Для себя я уже знаю, что ходить сюда брать уроки не буду.
Улица Горького
Сегодня вечером на улице Горького ничто не напоминает пасхальные дни двенадцатого года, когда я, пятилетний мальчик, крепко держа отца за руку, шел с ним по Тверской, которая нескончаемым потоком устремлялась на Красную площадь, где раскинулась праздничная ярмарка с каруселями, гигантскими шагами, комнатами ужаса и смеха.
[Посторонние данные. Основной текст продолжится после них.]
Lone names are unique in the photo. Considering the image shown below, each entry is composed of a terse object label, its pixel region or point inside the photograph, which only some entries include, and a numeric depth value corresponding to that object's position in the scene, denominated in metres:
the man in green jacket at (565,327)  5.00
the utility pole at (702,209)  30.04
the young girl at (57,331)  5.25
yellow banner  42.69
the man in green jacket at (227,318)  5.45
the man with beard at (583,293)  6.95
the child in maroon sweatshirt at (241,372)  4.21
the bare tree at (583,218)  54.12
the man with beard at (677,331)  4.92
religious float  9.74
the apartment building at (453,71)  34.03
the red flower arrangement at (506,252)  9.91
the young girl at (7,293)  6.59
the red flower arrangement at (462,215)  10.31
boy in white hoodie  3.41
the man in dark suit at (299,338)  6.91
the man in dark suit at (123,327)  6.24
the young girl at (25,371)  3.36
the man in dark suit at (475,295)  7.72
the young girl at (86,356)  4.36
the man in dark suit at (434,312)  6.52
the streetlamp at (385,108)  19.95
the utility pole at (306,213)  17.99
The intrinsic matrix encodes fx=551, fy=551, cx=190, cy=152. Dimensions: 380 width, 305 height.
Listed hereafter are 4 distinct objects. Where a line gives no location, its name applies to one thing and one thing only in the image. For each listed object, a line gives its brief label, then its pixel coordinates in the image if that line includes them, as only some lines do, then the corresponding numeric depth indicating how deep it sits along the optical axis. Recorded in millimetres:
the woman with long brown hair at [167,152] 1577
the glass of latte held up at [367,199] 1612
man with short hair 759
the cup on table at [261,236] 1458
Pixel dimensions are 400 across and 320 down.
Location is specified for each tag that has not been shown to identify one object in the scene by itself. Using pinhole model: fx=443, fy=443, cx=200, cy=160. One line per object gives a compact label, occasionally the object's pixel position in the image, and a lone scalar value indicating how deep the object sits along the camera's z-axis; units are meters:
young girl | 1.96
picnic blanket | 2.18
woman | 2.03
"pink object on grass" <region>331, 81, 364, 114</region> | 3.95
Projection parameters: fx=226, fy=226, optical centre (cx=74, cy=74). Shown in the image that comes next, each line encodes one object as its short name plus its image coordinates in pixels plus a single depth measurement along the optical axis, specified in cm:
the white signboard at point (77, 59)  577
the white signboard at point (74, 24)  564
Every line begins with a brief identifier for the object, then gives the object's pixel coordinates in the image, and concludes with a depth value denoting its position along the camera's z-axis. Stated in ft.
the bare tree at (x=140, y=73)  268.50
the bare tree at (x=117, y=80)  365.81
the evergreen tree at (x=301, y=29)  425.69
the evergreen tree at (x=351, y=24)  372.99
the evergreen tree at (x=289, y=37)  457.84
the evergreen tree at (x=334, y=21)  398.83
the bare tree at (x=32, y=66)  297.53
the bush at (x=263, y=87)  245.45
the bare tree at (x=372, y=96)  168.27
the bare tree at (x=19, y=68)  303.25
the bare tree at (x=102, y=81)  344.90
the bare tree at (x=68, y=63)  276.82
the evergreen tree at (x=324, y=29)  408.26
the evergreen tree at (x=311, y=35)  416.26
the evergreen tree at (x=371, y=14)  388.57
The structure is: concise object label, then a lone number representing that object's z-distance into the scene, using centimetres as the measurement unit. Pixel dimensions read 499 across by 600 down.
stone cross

По всей Тверской торговцы водяными чертями, китайцы в ярких синих ватниках торгуют бумажными фонарями и цветами.
Но когда идешь обратно, в направлении Белорусского вокзала, без всяких усилий памяти возникают июльские дни сорок первого: и желтое небо заката, и Москва такая красивая, тихая, без света и без движения, и всюду продают цветы.
И люди смотрели на часы в ожидании сирены.
Школа на Долгоруковской
Осенью двадцать первого года часть учеников нашего класса из школы Головачевых переводят в седьмой класс школы второй ступени на Долгоруковской улице, в бывшую гимназию бывшей статс-дамы Зволинской.
Зволинская — директор школы. У нее величественная осанка, пышный бюст, строгое длинное платье с высоким воротником; держится подчеркнуто на расстоянии. В нашем классе учится ее дочь.
Полы в школе натерты до ослепительного блеска, ты отражаешься в них, как в зеркале.
В классе много мальчиков и девочек нам незнакомых. Они, старожилы, разглядывают нас с нескрываемым любопытством. Мы здесь пока что посторонние, нам предстоит быть принятыми, познакомиться, подружиться, на это уйдет некоторое время. Первые ряды, как всегда, пустуют, и мы их занимаем. Я сижу у окна с Тулайковым, у кафедры Виталий с Илюшей, дальше Иванчик. Из наших девочек в эту школу перевели Лелю Селецкую.
Тут несколько девочек-девушек, с которыми мы будем дружить долгие и такие короткие три года, пока не разойдемся в разные стороны.
За моей спиной сидит Филиппкин, чоновец, и чистит наган. Никого это особенно не удивляет и нас тоже, и это во время урока.